• [Activity]: Below are the records; give again exactly the lines from the one containing "pinky tip: (242, 150)" through the one containing "index mcp: (369, 323)", leaving out pictures.

─── Source data ───

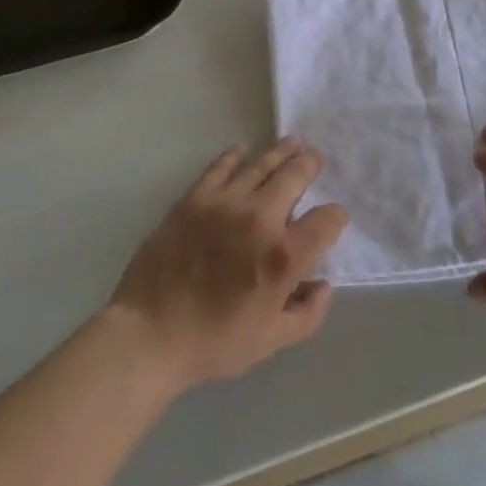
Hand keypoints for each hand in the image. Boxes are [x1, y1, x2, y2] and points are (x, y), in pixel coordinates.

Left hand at [109, 138, 347, 391]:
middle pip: (295, 176)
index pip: (326, 221)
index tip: (333, 220)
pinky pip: (220, 166)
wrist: (150, 334)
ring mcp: (226, 202)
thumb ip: (307, 314)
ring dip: (281, 152)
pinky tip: (242, 150)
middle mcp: (260, 218)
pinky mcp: (195, 197)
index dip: (335, 217)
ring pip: (261, 164)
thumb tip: (323, 285)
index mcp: (284, 256)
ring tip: (292, 143)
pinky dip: (235, 155)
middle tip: (314, 158)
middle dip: (310, 165)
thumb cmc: (214, 342)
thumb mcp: (271, 341)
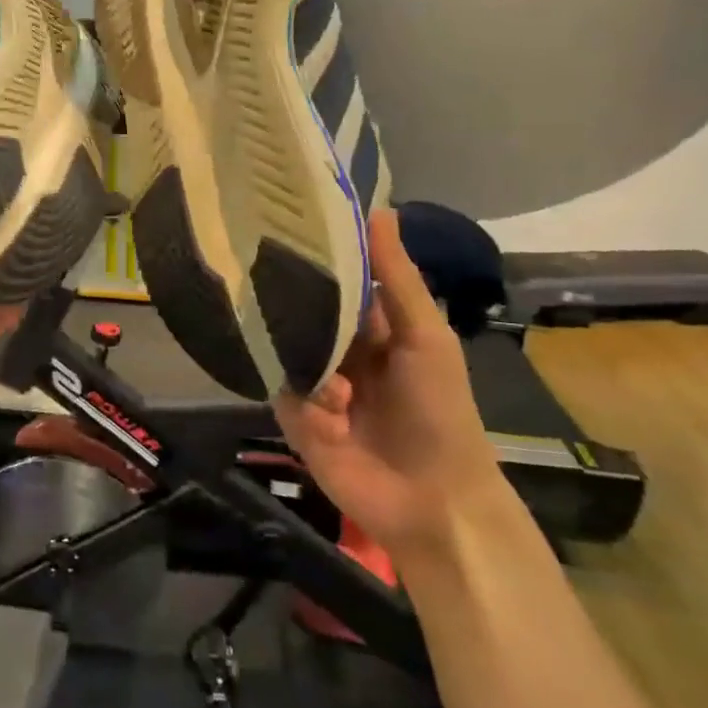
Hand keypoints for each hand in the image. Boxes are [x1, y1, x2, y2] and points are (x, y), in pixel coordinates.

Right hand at [272, 209, 506, 562]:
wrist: (433, 501)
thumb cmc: (440, 410)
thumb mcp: (425, 336)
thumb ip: (396, 276)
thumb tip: (379, 207)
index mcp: (369, 323)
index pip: (332, 276)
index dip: (314, 251)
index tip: (283, 218)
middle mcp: (335, 345)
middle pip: (299, 308)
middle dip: (291, 301)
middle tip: (266, 278)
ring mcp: (312, 380)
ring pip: (283, 347)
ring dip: (311, 366)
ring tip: (337, 390)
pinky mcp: (294, 416)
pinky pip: (282, 391)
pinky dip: (310, 404)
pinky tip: (335, 422)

───

• [Task solution]:
pinky tip: (242, 150)
middle mcp: (260, 218)
pinky mcp: (195, 197)
index dip: (335, 217)
ring pip: (261, 164)
thumb tip: (323, 285)
index mcp: (284, 256)
ring tip: (292, 143)
pinky dip: (235, 155)
middle tip: (314, 158)
middle dip: (310, 165)
thumb cmc: (214, 342)
thumb mcp: (271, 341)
Hand keypoints for each hand in the image. Boxes are [x1, y1, x2, y2] and points are (x, y), in pixel coordinates.

Right hand at [272, 209, 506, 562]:
wrist: (433, 501)
thumb cmc: (440, 410)
thumb mcp: (425, 336)
thumb ip: (396, 276)
thumb tip: (379, 207)
index mcp: (369, 323)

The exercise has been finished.